De dansvloer is ons toneel en wij zijn de hoofdrolspelers. Niemand weet van welke film. De droomwereld waarin ik opgroeide, bleek alleen in mijn hoofd te bestaan. De realiteit doet elke dag pijn. Hij zeurt om willen te verdwijnen, maar ik doe het niet. Toegeven aan de leegte. Toegeven aan de ontkenning van de werkelijkheid. Waar het allemaal goed voor is, is nogal onduidelijk, maar we komen er wel. Om te beginnen, kunnen we weten dat de kern van jou, mij, wij, relatief onveranderbaar is. Hart, hoofd en buik bepalen samen het verloop van de dingen en het verhaal. Tegenwoordig heeft de technologie ook nog iets te zeggen. Laten we het daar hier maar niet over hebben. Alles wat eromheen is bedacht, om de liefde heen is bedacht, is tijdelijk en bovendien veranderbaar. Het plaatje en het verhaal achter elke generatie. Liefde is dus bedekt met shit. Mooi shit voor ons, want hoe weet ik het verschil tussen echt en nep?

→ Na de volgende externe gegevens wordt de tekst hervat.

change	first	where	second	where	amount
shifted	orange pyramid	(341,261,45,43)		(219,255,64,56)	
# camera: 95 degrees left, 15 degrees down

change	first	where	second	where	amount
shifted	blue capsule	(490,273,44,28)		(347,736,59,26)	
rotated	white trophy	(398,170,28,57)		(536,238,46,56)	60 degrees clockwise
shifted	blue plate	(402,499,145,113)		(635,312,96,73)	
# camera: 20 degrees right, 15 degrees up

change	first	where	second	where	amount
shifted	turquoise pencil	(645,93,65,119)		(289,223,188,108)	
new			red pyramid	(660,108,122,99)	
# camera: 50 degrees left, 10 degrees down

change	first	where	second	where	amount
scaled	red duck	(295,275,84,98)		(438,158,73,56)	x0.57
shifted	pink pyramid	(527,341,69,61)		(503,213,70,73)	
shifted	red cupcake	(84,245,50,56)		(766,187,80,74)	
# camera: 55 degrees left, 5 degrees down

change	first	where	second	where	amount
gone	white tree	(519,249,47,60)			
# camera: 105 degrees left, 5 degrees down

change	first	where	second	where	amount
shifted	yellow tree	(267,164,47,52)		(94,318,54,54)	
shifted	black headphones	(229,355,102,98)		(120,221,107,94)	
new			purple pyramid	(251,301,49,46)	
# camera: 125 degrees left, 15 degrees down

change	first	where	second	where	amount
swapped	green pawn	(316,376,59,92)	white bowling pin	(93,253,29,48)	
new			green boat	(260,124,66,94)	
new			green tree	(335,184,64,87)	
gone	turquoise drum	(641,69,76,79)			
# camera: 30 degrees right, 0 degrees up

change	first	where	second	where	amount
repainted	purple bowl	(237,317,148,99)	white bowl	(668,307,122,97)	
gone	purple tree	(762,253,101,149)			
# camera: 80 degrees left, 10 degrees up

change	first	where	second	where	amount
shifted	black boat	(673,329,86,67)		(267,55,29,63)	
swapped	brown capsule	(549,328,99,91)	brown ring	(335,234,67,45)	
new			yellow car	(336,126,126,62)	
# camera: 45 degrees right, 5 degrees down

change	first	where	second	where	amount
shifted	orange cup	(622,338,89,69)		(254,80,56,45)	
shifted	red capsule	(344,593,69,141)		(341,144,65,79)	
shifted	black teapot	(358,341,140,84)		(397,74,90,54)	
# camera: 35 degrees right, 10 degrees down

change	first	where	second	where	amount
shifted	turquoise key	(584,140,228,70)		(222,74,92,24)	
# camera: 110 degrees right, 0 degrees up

Een verschijning zegt niets. Het enige wat me kan helpen de waarheid te zien, is om zelf de waarheid te zijn. Traditie is immers hardnekkig. Zelfvertrouwen kunnen we winnen met avonturen en experimenten. Faalangst en de hele mikmak daargelaten, je moet toch doorgaan. Betekenis geven is belangrijk. Invulling geven aan de leegte van de tijd die verstrijkt zonder dat we de klok hebben moeten verzetten – hier dan toch iets met technologie. De samenloop van illusie en werkelijkheid bepaalt onze toekomst en onze dromen. Het is de vraag of de droom alleen in de droom kan bestaan, of dat we echt zelf kunnen creëren wat we al die tijd hebben gemist. Dat wat nep is, of nep lijkt. Het verschil weten we pas, als we het hebben gezien. Door het één kapot te maken, kun je het andere redden. Dat heeft volgens mij iets te maken met verwachtingen, beeldvorming en geloof en niet perse iets met waarheid.